Skin Cancer Index, la distribuzione dei tumori della pelle

Il progetto Skin Cancer Index, un’iniziativa della piattaforma di advice dermatologico derma.plus, ha analizzato la distribuzione geografica e socio-economica dei tumori della pelle in 62 diversi paesi (su dati WHO Globocan Report; clicca qui per vedere i dati).

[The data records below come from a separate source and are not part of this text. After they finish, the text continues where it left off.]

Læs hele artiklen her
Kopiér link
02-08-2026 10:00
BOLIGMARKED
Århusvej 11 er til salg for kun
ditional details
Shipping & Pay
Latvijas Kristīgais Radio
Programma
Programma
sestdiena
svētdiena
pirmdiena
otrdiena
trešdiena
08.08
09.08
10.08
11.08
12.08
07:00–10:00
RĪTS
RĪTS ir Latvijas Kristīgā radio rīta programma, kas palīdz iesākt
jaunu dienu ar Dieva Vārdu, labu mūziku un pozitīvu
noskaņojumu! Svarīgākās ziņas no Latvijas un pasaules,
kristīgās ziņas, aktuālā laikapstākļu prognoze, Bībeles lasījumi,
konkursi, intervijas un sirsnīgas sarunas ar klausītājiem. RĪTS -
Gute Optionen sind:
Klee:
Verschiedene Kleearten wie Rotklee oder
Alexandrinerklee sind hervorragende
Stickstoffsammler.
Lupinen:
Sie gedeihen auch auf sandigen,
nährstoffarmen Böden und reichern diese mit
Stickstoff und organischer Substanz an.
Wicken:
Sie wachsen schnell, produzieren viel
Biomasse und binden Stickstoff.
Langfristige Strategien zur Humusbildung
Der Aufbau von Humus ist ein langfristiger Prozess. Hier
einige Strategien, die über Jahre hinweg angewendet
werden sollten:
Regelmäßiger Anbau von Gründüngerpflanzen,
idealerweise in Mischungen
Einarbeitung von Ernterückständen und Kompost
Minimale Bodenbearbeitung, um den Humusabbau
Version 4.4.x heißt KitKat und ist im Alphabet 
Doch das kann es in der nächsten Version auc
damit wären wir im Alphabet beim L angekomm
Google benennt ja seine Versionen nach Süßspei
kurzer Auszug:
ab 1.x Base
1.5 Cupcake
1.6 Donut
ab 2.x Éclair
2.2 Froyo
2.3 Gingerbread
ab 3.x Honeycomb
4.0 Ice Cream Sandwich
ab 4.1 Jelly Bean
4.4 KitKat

Più in particolare il Skin Cancer Susceptibility Index ha valutato l’impatto della malattia di fattori quali l’irraggiamento UV, il tono medio del colore della pelle degli abitanti, la percentuale di incidenza, mentre il Socio-Economic Treatment Index ha analizzato la mortalità rispetto ai dati relativi alla spesa sanitaria nazionale dei diversi paesi, all’accesso alle cure e al redditi individuali, quale indice degli sforzi messi in atto dai diversi paesi per contrastare questo problema molto diffuso.

I dati principali

Nuova Zelanda e Australia sono risultati essere i paesi col maggior numero di nuovi casi di tumore alla pelle per popolazione (indice 10,00 e 9,67, rispettivamente), mentre il paese europeo più colpito è la Svizzera (5,89); l’Italia si colloca al 29-esimo posto della classifica (indice 2,35), che a livello europeo vede nelle prime dieci posizioni soprattutto paesi nordici. All’estremo opposto, la minor incidenza della malattia è in paesi le cui popolazioni hanno toni della pelle più scuri, tutti nell’area medio-orientale, asiatica e africana.
L’Italia è al terzo posto della classifica socio-economica, dietro alla Svezia e alla Svizzera; nel Belpaese la mortalità per tumori alla pelle è del 14% (rispetto al 17% e al 15% degli altri due paesi, rispettivamente), a fronte di un indice di spesa sanitaria molto maggiore (6,32, rispetto al 4,20 della Svezia e al 2,81 della Svizzera). Il Lifetime expectancy inequality index, che fornisce un’indicazione dell’aspettativa di vita per le persone colpite, è simile nei tre paesi (in tutti i casi attorno a una valore di 3-4). Tale indice cresce enormemente per le nazioni meno sviluppate, dove il tasso di mortalità può essere anche di cinque volte quello osservato nei paesi occidentali. A tale andamento corrispondono anche investimenti sanitari molto minori da parte dei paesi asiatici, africani e del Medio-Oriente.